- _List of tasks_:
1. Answer these questions about the page on metadata requirements for corpus browsers:
(a) What are the three kinds of tool in the taxonomy?
(b) According to the Text Tile Browser description, which tool works better for sorting?
(c) What has the Mandala Browser used as the structure for plays?
2. Rewrite the metadata requirements page from "1. Type of tool: Corpus" to "but possible filesize)", substituting "working set" for "workset".
3. Pick up the page on metadata requirements for corpus browsers after its last sentence and extend it.

- _Reading passage_:

This page last changed on Oct 16, 2007 by sgs@mcmaster.ca.

Bill Parod has asked if the interface cell could try to document metadata requirements in one spot. I thought it might be helpful to break them down by type of tool and proposed tools of each type. This will be an iterative process, expanding as we turn our attention to each type of tool and the variations we can try within it. Each list goes from simplest to most complex. I use a taxonomy of three kinds of tool: basic, enhanced, and experimental. Please assume that the more-advanced tools will use all the metadata from the less-advanced tools, plus more as indicated.

1. Type of tool: Corpus Browser

Corpus browsers are intended to show users what we have in the monk library, and to allow them to select items to construct a workset.

1.1 Tree Browser (basic)
This browser displays a list that can be expanded or collapsed. Checkboxes beside each item allow the user to select documents for inclusion in a workset.

  • names of corpora/collections
  • short title
  • authors of works
  • size (ideally words, but possible filesize)

1.2 Document Selector (enhanced)
The document selector displays the list of works in multiple columns. The list can be sorted.

  • (basic metadata and..)
  • full title (in addition to short title)
  • first circulation date range start
  • first circulation date range end

1.3 Text Tile Browser (experimental)
This is a visualization tool that begins with a TreeMap-style display of the entire library, which the user subdivides dynamically using facets. It is primarily for grouping and subgrouping rather than sorting, which works better in the Document Selector.

  • (enhanced metadata and...)
  • sex of the author
  • author life date range start
  • author life date range end
  • place of origin
  • major genre
  • keywords subject terms already used to index the documents. I think, for instance, of papers published through the ACM, which are indexed by the authors using the ACM Computing Classification System (http://www.acm.org/class/1998/overview.html)
  • word counts (for each level of the hierarchy: corpus, work, and chunk)
  • sentence counts
  • chunk counts each chunk node would have counts for its full descendency (collection knows how many works, chapters, paragraphs etc. it has)

1.4 Mandala Browser (experimental)
This is another visual tool that focuses on dynamically-assembled queries that can be nuanced combinations of metadata from various levels.

  • xml structure. For browsing one work, the mandala uses the structure in two ways: first, the dots represent chunks based on the structure. Second, the magnets can be defined using fields from the structure. I think what we want in the first case will depend on the type of work. For plays, we've used speeches and speakers. We could also use stage directions and scenes. If we have any epic poetry, or even long lyric poems, I'd say stanzas would be good. For prose, we may want paragraphs. For browsing collections, the dots represent whole works, but the magnets can be defined using fields from the structures within works.

Part of a data file:

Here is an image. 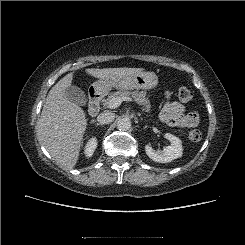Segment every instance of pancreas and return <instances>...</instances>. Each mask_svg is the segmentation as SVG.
Segmentation results:
<instances>
[{"label": "pancreas", "mask_w": 245, "mask_h": 245, "mask_svg": "<svg viewBox=\"0 0 245 245\" xmlns=\"http://www.w3.org/2000/svg\"><path fill=\"white\" fill-rule=\"evenodd\" d=\"M132 97L139 105L142 106V110L150 114L151 104L150 101L146 95L145 91H127V90H120L114 93H109L108 96L103 99V105L109 106V102L113 98L117 97Z\"/></svg>", "instance_id": "cf45deb5"}]
</instances>
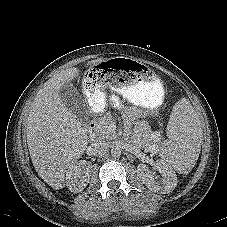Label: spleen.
<instances>
[{"label": "spleen", "instance_id": "1", "mask_svg": "<svg viewBox=\"0 0 227 227\" xmlns=\"http://www.w3.org/2000/svg\"><path fill=\"white\" fill-rule=\"evenodd\" d=\"M168 136L169 146L163 150L168 164L180 174L190 172L199 156L202 129L188 102L176 103L168 125Z\"/></svg>", "mask_w": 227, "mask_h": 227}]
</instances>
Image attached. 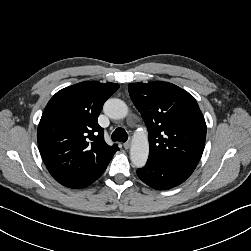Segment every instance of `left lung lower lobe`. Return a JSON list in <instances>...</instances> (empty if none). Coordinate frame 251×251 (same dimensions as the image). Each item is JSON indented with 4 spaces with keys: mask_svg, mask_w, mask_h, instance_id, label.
<instances>
[{
    "mask_svg": "<svg viewBox=\"0 0 251 251\" xmlns=\"http://www.w3.org/2000/svg\"><path fill=\"white\" fill-rule=\"evenodd\" d=\"M193 171V168L181 164L148 160L137 174L150 187L165 190L183 183Z\"/></svg>",
    "mask_w": 251,
    "mask_h": 251,
    "instance_id": "obj_1",
    "label": "left lung lower lobe"
}]
</instances>
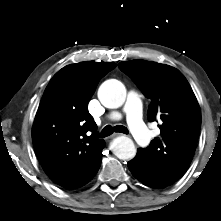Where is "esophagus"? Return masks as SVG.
I'll return each instance as SVG.
<instances>
[{
    "mask_svg": "<svg viewBox=\"0 0 221 221\" xmlns=\"http://www.w3.org/2000/svg\"><path fill=\"white\" fill-rule=\"evenodd\" d=\"M121 135H122L121 133H116V134H115V136H121Z\"/></svg>",
    "mask_w": 221,
    "mask_h": 221,
    "instance_id": "obj_1",
    "label": "esophagus"
}]
</instances>
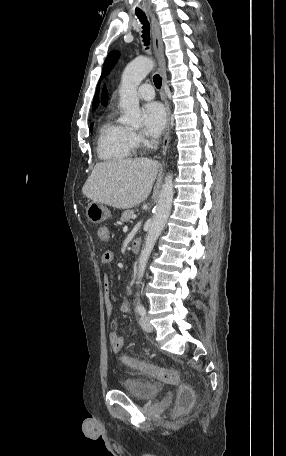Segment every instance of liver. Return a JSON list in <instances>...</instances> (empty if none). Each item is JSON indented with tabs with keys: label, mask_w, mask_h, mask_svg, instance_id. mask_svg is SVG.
I'll return each mask as SVG.
<instances>
[{
	"label": "liver",
	"mask_w": 286,
	"mask_h": 456,
	"mask_svg": "<svg viewBox=\"0 0 286 456\" xmlns=\"http://www.w3.org/2000/svg\"><path fill=\"white\" fill-rule=\"evenodd\" d=\"M158 169L157 161L144 157L100 162L82 192L93 202L129 209L148 197Z\"/></svg>",
	"instance_id": "1"
}]
</instances>
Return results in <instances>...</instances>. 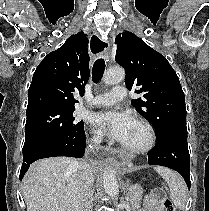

- _Answers_:
1.
(a) Basic, enhanced, and experimental.
(b) The Document Selector.
(c) Speeches and speakers.

2.
1. Type of tool: Corpus Browser

Corpus browsers are intended to show users what we have in the monk library, and to allow them to select items to construct a working set.

1.1 Tree Browser (basic)
This browser displays a list that can be expanded or collapsed. Checkboxes beside each item allow the user to select documents for inclusion in a working set.

  • names of corpora/collections
  • short title
  • authors of works
  • size (ideally words, but possible filesize)

3.
  • parts of speech
  • lemmata

For all tools in this section, it would be useful to have a generic proxy call for returning metadata hierarchy with specific arguments, for example:

// get the full chunks hierarhcy from collections to div-level chunks
// this is a ton a data and should probably be avoided
getCollectionsMetadataHierarchy

// get the full chunks hierarhcy from collections to a depth of 2
getCollectionsMetadataHierarchy?depth=2

// get the chunks hierarhcy from collections to works (chunkType as array)
getCollectionsMetadataHierarchy?chunkType=collection&chunkType=work

// get the chunks hierarchy from a start node
getCollectionsMetadataHierarchy?node=1111

// get the chunks hierarchy from a start node to a given depth
getCollectionsMetadataHierarchy?node=1111&depth=2

// get the chunks hierarchy with limited fields
getCollectionsMetadataHierarchy?field=title&field=author

2. Type of tool: Data Frame Search and Sort

We need to be able to search and sort in almost every tool on our list. What I am calling the Data Frame Search and Sort, however, is a separate type of tool rather than a component of something else. Martin describes this type of tool in WorkBenchAnalytics.doc. It should accommodate the following kinds of data (also from Martin's document). The closest concept we have for this so far in the MONK tools is the Mandala Browser, which is a loose fit at best.

1. The unique ID of the word occurrence
2. The spelling at the word occurrence
3. the standardized spelling
4. the lemma
5. the part of speech
6. the author
7. sex of author
8. short title
9. date range
10. place of origin
11. major genre
12. the preceding word
13. the following word
14. a KWIC output consisting of the preceding and following n words or n characters
15. the count of the spelling in the work
16. the POS count of the work
17. the word count of the work
18. a flag that marks whether the word occurs within an <l> element or not
19. the work part in which it occurs

3. Type of tool: Text Reader

This tool lets the user read one or more works or chunks.

3.1 Workbench Text Reader (basic)
This version currently lets the reader see any work or chunk in its entirety, rendered into HTML and styled with CSS. Only one work or chunk at a time is available. We need to consider multiple items at once, and also more than one Text Viewer pane, each with a different document, for simple comparisons.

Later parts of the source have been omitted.